Прежде всего, сами эти ограничения и запреты, с которыми сталкивались приверженцы новомодной музыки, были классическим образцом того, что называется «плевать против ветра»: первоначально за ними не было ничего, помимо когнитивной и аффективной дистанции между поколениями, которая существует всегда, но становится особенно заметной в ретроспективе массовой социальной травмы, связанной с крупномасштабными социальными реформами, военными действиями или эпидемиями и катастрофами, в том числе экономическими кризисами, это их неизбежный побочный эффект. В данном случае все эти обстоятельства были налицо, но если одна сторона конфликта рассматривала дистанцию между поколениями как опасную идеологическую или даже политическую девиацию, объясняя ее посредством классической теории заговора», там у них с такой же беззаветной готовностью, что и тут у нас, только что в разных политических контекстах[27], то другая воспринимала эту дистанцию как нечто само собой разумеющееся, своего рода явление природы, в лучшем случае – результат глобального массового процесса, а не произвольного личного выбора, который можно вменить как предмет нравственной или правовой оценки. Коротко говоря, первоначальный конфликт между идеологическими ортодоксами и приверженцами новомодной музыки был чистой воды qui pro quo, недоразумением, за которым не было ничего, кроме нарциссического самодовольства одних и наивного максимализма других[28], однако по мере его обрастания запретами, стигматизирующими ярлыками и сценариями репрессий позиция властей стала рассматриваться как чистый произвол или даже вздорный каприз, а это и есть важнейшая исходная предпосылка обращения к «теневым» практикам.

Речь в данном случае идет о практиках, которые de jure являются нарушением сложившегося обычая, легитимного распоряжения властей или даже писаного закона, однако de facto наделены особым правовым статусом, не предполагающим уголовного преследования, или даже как бы остаются вне поля зрения правоохранительных органов – при соблюдении известных условий, разумеется.
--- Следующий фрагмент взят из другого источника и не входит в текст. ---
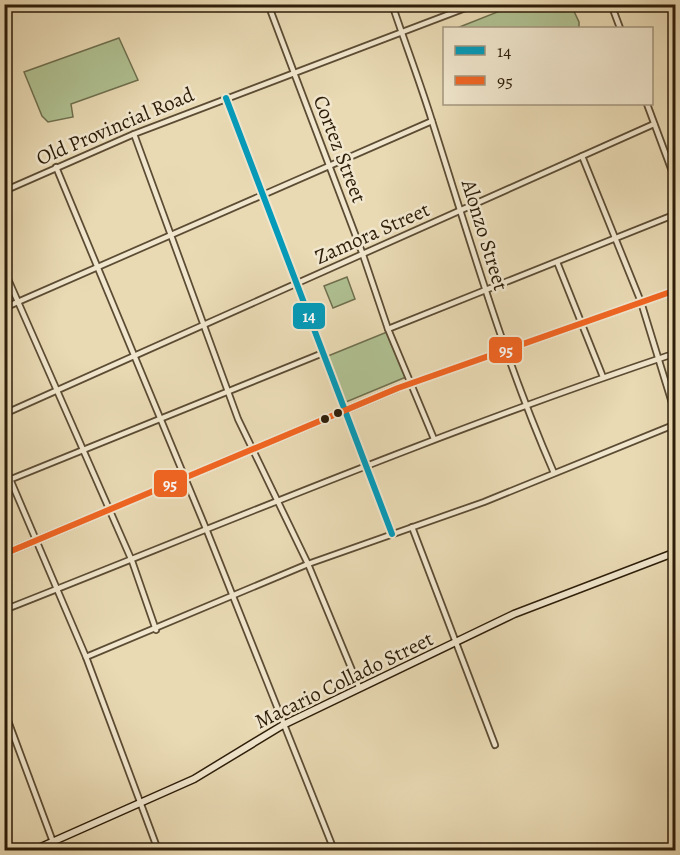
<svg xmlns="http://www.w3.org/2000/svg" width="680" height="855" font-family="Alegreya,serif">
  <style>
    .green { fill: #b0c192; stroke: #6e6f4e; stroke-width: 1.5 }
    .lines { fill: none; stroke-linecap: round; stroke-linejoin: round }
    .street-casing { stroke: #5c4c34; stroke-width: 8 }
    .secondary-casing { stroke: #2d1d09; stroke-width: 9 }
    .street { stroke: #f1e7ce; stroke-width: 4.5 }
    .secondary { stroke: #f1e7ce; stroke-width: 6 }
    .bus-1-casing { stroke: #f1e7ce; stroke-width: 10 }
    .bus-2-casing { stroke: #f1e7ce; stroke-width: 10 }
    .bus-1 { stroke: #049bba; stroke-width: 6 }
    .bus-2 { stroke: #f26522; stroke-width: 6 }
    .bus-dot { fill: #2d1d09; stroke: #f1e7ce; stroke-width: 2 }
    .labels { text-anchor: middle; stroke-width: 5; stroke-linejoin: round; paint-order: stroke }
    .street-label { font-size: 21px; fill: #2d1d09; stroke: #f1e7ce }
    .line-badge { stroke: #f1e7ce; stroke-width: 2 }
    .badge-label { font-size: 16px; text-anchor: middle; font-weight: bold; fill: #fff }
  </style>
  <rect width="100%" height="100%" fill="#e9dab4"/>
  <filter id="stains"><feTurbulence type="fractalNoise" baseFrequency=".00333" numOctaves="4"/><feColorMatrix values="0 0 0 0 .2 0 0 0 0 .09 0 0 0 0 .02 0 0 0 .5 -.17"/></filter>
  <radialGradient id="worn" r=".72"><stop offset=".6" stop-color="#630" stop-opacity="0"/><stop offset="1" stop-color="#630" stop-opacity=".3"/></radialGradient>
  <g class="green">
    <path d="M515,5h56l8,17v6h-122z"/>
    <path d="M119,38l19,42 -67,24 2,13 -25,5 -6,-6 -18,-44z"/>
    <path d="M347,277l8,22 -22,9 -9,-22z"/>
    <path d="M387,332l19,45 -60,25 -18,-46z"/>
  </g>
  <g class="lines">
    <defs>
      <g id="street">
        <path d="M268,4l95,251 25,74 46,110"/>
        <path d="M392,4c13,39 28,78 40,117 38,119 72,238 122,352"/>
        <path d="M611,4l9,24"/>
        <path d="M226,98l166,436"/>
        <path d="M647,104l29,78"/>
        <path d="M134,134l104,285 70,145 51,123"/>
        <path d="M582,156l59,146 35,114"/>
        <path d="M56,167l151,364 127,319"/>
        <path d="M4,191l130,-57 342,-130"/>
        <path d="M557,262l46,115"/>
        <path d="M4,270l128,291 24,69"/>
        <path d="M4,308l428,-187"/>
        <path d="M388,329l288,-115"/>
        <path d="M4,414l650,-290"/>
        <path d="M4,465l82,192 72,193"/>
        <path d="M4,482l319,-129"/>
        <path d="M412,527l83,218"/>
        <path d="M4,610c223,-88 444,-181 672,-257"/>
        <path d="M86,657l222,-93 176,-62 192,-78"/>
        <path d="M4,710l49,132"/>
      </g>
      <g id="secondary">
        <path d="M4,554l394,-166 278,-98"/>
        <path d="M34,850l160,-71 89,-54 231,-111 162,-62"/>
      </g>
    </defs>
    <use href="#street" class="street-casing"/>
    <use href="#secondary" class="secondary-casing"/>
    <use href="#street" class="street"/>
    <use href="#secondary" class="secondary"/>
    <defs>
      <path id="bus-1" d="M226,98l166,436"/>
      <path id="bus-2" d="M4,554l394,-166 278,-98"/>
    </defs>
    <use href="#bus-1" class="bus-1-casing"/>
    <use href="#bus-2" class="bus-2-casing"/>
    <use href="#bus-1" class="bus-1"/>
    <use href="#bus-2" class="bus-2"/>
  </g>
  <g class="bus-dot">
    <circle cx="338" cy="413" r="5"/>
    <circle cx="325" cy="419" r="5"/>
  </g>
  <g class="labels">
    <g class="street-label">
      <text transform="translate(115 126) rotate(-23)" y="7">Old Provincial Road</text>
      <text transform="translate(340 149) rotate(69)" y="7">Cortez Street</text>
      <text transform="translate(372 233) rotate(-24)" y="7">Zamora Street</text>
      <text transform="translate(485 235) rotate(73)" y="7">Alonzo Street</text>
      <text transform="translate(344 680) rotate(-26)" y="7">Macario Collado Street</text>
    </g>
  </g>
  <g class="line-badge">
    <rect x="292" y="302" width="34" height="28" rx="6" fill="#049bba"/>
    <rect x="488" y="336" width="35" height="28" rx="6" fill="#f26522"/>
    <rect x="153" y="469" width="35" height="29" rx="6" fill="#f26522"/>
  </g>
  <g class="badge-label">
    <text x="309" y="322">14</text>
    <text x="506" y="356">95</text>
    <text x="170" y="490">95</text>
  </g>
  <rect width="680" height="855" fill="none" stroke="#e9dab4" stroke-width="24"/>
  <rect x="6" y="6" width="668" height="843" fill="none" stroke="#2d1d09" stroke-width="3"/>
  <rect x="12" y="12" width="656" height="831" fill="none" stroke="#2d1d09" stroke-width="1.5"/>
  <rect x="443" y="27" width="210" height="78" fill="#f1e7ce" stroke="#a3967f" stroke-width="1.5"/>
  <rect x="455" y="46" width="30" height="9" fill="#049bba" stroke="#a3967f" stroke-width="1.5"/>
  <text x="497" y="57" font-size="18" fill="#2d1d09">14</text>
  <rect x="455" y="76" width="30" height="9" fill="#f26522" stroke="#a3967f" stroke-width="1.5"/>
  <text x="497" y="87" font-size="18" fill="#2d1d09">95</text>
  <rect width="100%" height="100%" filter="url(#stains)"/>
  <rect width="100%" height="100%" fill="url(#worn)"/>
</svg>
В социологии такого рода условия определяют как «делинквентный дрейф», обозначая этим понятием стратегии и диспозитивы повседневного действия, нейтрализующие как чисто технические возможности социального контроля, надзора прежде всего, так и его субъективные предпосылки, в первую очередь – развитие аффектов вины или стыда; и тут у нас, и там у них такого рода стратегии и диспозитивы стали заметным социальным явлением именно в 60-е годы[29], то есть непосредственно в контексте перемен, о которых речь в данной статье, и даже в самой тесной связи с ними. Более того, в реальном социальном контексте «коммунистического строительства», сложившемся к началу 60-х годов, обращение к «теневым» практикам и их уклончивому дискурсу оказалось вполне жизнеспособным компромиссом между «форматом», который диктовала идеология, и «контентом», которого требовала повседневная жизнь; именно поэтому субкультура, в просторечии именуемая underground, надолго стала необходимой исходной предпосылкой инноваций в образе жизни, экономике или даже политике, это объясняет многое из того, что мы наблюдаем сегодня[30]. Такого рода процессы, с одной стороны, обусловили формирование весьма специфических представлений о желаемом будущем, будь то потребление или творчество, как о легализации de jure рискованной и достаточно ограниченной, но вполне реальной свободы, которой участники движения обладали de facto[31], а с другой – очень сильно ограничили их притязания на статус и, так сказать, миссию в культуре.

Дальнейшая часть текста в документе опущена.